Exercise materials
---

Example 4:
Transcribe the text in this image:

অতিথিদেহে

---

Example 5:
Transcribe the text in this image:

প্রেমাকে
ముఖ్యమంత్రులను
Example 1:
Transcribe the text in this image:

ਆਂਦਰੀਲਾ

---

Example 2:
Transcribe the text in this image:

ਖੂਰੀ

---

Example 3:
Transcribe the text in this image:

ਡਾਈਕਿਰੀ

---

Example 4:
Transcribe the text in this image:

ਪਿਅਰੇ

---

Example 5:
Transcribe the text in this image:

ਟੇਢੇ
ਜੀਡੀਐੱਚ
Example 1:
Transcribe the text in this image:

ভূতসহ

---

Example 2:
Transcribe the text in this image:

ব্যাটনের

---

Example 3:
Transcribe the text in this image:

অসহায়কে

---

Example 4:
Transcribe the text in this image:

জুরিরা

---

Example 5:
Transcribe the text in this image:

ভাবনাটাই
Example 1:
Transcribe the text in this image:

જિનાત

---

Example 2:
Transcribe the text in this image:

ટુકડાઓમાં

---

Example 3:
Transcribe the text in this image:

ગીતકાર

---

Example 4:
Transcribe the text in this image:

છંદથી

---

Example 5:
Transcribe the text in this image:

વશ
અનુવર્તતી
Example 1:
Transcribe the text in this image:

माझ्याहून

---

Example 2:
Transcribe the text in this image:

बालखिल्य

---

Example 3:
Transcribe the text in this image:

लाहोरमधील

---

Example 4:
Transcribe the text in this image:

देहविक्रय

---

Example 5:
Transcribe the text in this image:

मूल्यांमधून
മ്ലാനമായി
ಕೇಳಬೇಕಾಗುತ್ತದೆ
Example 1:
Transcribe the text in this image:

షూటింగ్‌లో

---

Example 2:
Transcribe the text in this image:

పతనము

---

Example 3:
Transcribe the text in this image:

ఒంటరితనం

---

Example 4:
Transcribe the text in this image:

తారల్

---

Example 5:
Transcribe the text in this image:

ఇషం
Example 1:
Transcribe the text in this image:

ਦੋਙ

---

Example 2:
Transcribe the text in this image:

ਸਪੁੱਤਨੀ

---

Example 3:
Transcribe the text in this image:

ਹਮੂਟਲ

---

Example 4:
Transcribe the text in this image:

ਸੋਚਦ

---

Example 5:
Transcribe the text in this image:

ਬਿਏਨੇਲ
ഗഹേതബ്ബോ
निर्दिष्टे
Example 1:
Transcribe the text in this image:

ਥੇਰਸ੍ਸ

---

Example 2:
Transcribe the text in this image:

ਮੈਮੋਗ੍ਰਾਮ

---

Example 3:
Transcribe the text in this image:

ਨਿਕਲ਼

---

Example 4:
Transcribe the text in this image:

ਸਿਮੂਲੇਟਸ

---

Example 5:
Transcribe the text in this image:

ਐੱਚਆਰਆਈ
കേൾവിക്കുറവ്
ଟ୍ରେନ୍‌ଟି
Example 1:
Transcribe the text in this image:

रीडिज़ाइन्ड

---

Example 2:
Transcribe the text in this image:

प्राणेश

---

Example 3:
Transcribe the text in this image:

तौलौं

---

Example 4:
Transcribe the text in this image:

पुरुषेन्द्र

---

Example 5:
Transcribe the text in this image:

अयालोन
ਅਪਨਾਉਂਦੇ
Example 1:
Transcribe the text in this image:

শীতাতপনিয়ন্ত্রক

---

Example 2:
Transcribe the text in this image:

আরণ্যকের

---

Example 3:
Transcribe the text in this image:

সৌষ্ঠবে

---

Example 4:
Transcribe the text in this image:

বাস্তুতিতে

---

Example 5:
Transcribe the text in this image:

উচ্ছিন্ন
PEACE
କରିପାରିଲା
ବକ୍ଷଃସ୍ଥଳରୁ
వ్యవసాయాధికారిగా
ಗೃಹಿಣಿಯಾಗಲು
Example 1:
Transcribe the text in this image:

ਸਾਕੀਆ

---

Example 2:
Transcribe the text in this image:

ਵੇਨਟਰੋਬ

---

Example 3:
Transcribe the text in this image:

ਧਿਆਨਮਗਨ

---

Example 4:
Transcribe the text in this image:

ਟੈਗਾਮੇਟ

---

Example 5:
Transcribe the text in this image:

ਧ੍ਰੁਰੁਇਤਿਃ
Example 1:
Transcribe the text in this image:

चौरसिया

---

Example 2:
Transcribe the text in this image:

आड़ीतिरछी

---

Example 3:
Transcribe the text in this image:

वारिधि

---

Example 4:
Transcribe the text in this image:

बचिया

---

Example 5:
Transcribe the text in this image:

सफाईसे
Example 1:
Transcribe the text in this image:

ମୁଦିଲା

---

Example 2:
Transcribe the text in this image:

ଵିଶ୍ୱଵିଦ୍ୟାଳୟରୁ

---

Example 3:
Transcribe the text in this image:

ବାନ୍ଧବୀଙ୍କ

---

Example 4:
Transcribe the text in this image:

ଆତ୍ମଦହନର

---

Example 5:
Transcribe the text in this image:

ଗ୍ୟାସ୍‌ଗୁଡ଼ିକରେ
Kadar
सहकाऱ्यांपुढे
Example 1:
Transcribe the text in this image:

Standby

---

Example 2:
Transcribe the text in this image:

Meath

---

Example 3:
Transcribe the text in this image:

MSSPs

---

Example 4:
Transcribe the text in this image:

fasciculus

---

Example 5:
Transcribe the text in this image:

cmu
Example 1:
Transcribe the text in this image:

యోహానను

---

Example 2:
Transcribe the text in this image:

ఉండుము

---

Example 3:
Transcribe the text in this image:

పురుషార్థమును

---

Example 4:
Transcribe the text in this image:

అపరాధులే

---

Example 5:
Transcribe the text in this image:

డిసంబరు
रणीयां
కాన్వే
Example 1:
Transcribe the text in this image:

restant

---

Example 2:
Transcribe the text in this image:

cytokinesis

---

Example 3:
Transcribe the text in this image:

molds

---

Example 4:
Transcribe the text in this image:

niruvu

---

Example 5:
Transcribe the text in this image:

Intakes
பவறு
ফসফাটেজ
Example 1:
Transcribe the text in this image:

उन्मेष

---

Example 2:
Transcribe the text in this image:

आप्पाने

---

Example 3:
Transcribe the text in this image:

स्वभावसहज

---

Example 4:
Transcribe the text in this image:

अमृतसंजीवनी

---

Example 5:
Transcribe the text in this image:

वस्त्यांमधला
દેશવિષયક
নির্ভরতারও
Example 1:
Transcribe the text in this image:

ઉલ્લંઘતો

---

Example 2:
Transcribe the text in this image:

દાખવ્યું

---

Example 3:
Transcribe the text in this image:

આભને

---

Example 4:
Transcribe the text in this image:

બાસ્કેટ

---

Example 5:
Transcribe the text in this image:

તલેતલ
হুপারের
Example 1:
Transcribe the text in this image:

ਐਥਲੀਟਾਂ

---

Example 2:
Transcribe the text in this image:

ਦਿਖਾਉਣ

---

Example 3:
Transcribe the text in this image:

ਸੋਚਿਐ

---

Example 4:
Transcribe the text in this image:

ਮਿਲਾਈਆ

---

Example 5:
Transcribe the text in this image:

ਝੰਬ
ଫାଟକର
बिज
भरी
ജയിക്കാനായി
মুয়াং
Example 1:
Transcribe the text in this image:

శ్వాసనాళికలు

Your task
Reproduce every line of the material exactly.

Expected output
---

Example 4:
Transcribe the text in this image:

অতিথিদেহে

---

Example 5:
Transcribe the text in this image:

প্রেমাকে
ముఖ్యమంత్రులను
Example 1:
Transcribe the text in this image:

ਆਂਦਰੀਲਾ

---

Example 2:
Transcribe the text in this image:

ਖੂਰੀ

---

Example 3:
Transcribe the text in this image:

ਡਾਈਕਿਰੀ

---

Example 4:
Transcribe the text in this image:

ਪਿਅਰੇ

---

Example 5:
Transcribe the text in this image:

ਟੇਢੇ
ਜੀਡੀਐੱਚ
Example 1:
Transcribe the text in this image:

ভূতসহ

---

Example 2:
Transcribe the text in this image:

ব্যাটনের

---

Example 3:
Transcribe the text in this image:

অসহায়কে

---

Example 4:
Transcribe the text in this image:

জুরিরা

---

Example 5:
Transcribe the text in this image:

ভাবনাটাই
Example 1:
Transcribe the text in this image:

જિનાત

---

Example 2:
Transcribe the text in this image:

ટુકડાઓમાં

---

Example 3:
Transcribe the text in this image:

ગીતકાર

---

Example 4:
Transcribe the text in this image:

છંદથી

---

Example 5:
Transcribe the text in this image:

વશ
અનુવર્તતી
Example 1:
Transcribe the text in this image:

माझ्याहून

---

Example 2:
Transcribe the text in this image:

बालखिल्य

---

Example 3:
Transcribe the text in this image:

लाहोरमधील

---

Example 4:
Transcribe the text in this image:

देहविक्रय

---

Example 5:
Transcribe the text in this image:

मूल्यांमधून
മ്ലാനമായി
ಕೇಳಬೇಕಾಗುತ್ತದೆ
Example 1:
Transcribe the text in this image:

షూటింగ్‌లో

---

Example 2:
Transcribe the text in this image:

పతనము

---

Example 3:
Transcribe the text in this image:

ఒంటరితనం

---

Example 4:
Transcribe the text in this image:

తారల్

---

Example 5:
Transcribe the text in this image:

ఇషం
Example 1:
Transcribe the text in this image:

ਦੋਙ

---

Example 2:
Transcribe the text in this image:

ਸਪੁੱਤਨੀ

---

Example 3:
Transcribe the text in this image:

ਹਮੂਟਲ

---

Example 4:
Transcribe the text in this image:

ਸੋਚਦ

---

Example 5:
Transcribe the text in this image:

ਬਿਏਨੇਲ
ഗഹേതബ്ബോ
निर्दिष्टे
Example 1:
Transcribe the text in this image:

ਥੇਰਸ੍ਸ

---

Example 2:
Transcribe the text in this image:

ਮੈਮੋਗ੍ਰਾਮ

---

Example 3:
Transcribe the text in this image:

ਨਿਕਲ਼

---

Example 4:
Transcribe the text in this image:

ਸਿਮੂਲੇਟਸ

---

Example 5:
Transcribe the text in this image:

ਐੱਚਆਰਆਈ
കേൾവിക്കുറവ്
ଟ୍ରେନ୍‌ଟି
Example 1:
Transcribe the text in this image:

रीडिज़ाइन्ड

---

Example 2:
Transcribe the text in this image:

प्राणेश

---

Example 3:
Transcribe the text in this image:

तौलौं

---

Example 4:
Transcribe the text in this image:

पुरुषेन्द्र

---

Example 5:
Transcribe the text in this image:

अयालोन
ਅਪਨਾਉਂਦੇ
Example 1:
Transcribe the text in this image:

শীতাতপনিয়ন্ত্রক

---

Example 2:
Transcribe the text in this image:

আরণ্যকের

---

Example 3:
Transcribe the text in this image:

সৌষ্ঠবে

---

Example 4:
Transcribe the text in this image:

বাস্তুতিতে

---

Example 5:
Transcribe the text in this image:

উচ্ছিন্ন
PEACE
କରିପାରିଲା
ବକ୍ଷଃସ୍ଥଳରୁ
వ్యవసాయాధికారిగా
ಗೃಹಿಣಿಯಾಗಲು
Example 1:
Transcribe the text in this image:

ਸਾਕੀਆ

---

Example 2:
Transcribe the text in this image:

ਵੇਨਟਰੋਬ

---

Example 3:
Transcribe the text in this image:

ਧਿਆਨਮਗਨ

---

Example 4:
Transcribe the text in this image:

ਟੈਗਾਮੇਟ

---

Example 5:
Transcribe the text in this image:

ਧ੍ਰੁਰੁਇਤਿਃ
Example 1:
Transcribe the text in this image:

चौरसिया

---

Example 2:
Transcribe the text in this image:

आड़ीतिरछी

---

Example 3:
Transcribe the text in this image:

वारिधि

---

Example 4:
Transcribe the text in this image:

बचिया

---

Example 5:
Transcribe the text in this image:

सफाईसे
Example 1:
Transcribe the text in this image:

ମୁଦିଲା

---

Example 2:
Transcribe the text in this image:

ଵିଶ୍ୱଵିଦ୍ୟାଳୟରୁ

---

Example 3:
Transcribe the text in this image:

ବାନ୍ଧବୀଙ୍କ

---

Example 4:
Transcribe the text in this image:

ଆତ୍ମଦହନର

---

Example 5:
Transcribe the text in this image:

ଗ୍ୟାସ୍‌ଗୁଡ଼ିକରେ
Kadar
सहकाऱ्यांपुढे
Example 1:
Transcribe the text in this image:

Standby

---

Example 2:
Transcribe the text in this image:

Meath

---

Example 3:
Transcribe the text in this image:

MSSPs

---

Example 4:
Transcribe the text in this image:

fasciculus

---

Example 5:
Transcribe the text in this image:

cmu
Example 1:
Transcribe the text in this image:

యోహానను

---

Example 2:
Transcribe the text in this image:

ఉండుము

---

Example 3:
Transcribe the text in this image:

పురుషార్థమును

---

Example 4:
Transcribe the text in this image:

అపరాధులే

---

Example 5:
Transcribe the text in this image:

డిసంబరు
रणीयां
కాన్వే
Example 1:
Transcribe the text in this image:

restant

---

Example 2:
Transcribe the text in this image:

cytokinesis

---

Example 3:
Transcribe the text in this image:

molds

---

Example 4:
Transcribe the text in this image:

niruvu

---

Example 5:
Transcribe the text in this image:

Intakes
பவறு
ফসফাটেজ
Example 1:
Transcribe the text in this image:

उन्मेष

---

Example 2:
Transcribe the text in this image:

आप्पाने

---

Example 3:
Transcribe the text in this image:

स्वभावसहज

---

Example 4:
Transcribe the text in this image:

अमृतसंजीवनी

---

Example 5:
Transcribe the text in this image:

वस्त्यांमधला
દેશવિષયક
নির্ভরতারও
Example 1:
Transcribe the text in this image:

ઉલ્લંઘતો

---

Example 2:
Transcribe the text in this image:

દાખવ્યું

---

Example 3:
Transcribe the text in this image:

આભને

---

Example 4:
Transcribe the text in this image:

બાસ્કેટ

---

Example 5:
Transcribe the text in this image:

તલેતલ
হুপারের
Example 1:
Transcribe the text in this image:

ਐਥਲੀਟਾਂ

---

Example 2:
Transcribe the text in this image:

ਦਿਖਾਉਣ

---

Example 3:
Transcribe the text in this image:

ਸੋਚਿਐ

---

Example 4:
Transcribe the text in this image:

ਮਿਲਾਈਆ

---

Example 5:
Transcribe the text in this image:

ਝੰਬ
ଫାଟକର
बिज
भरी
ജയിക്കാനായി
মুয়াং
Example 1:
Transcribe the text in this image:

శ్వాసనాళికలు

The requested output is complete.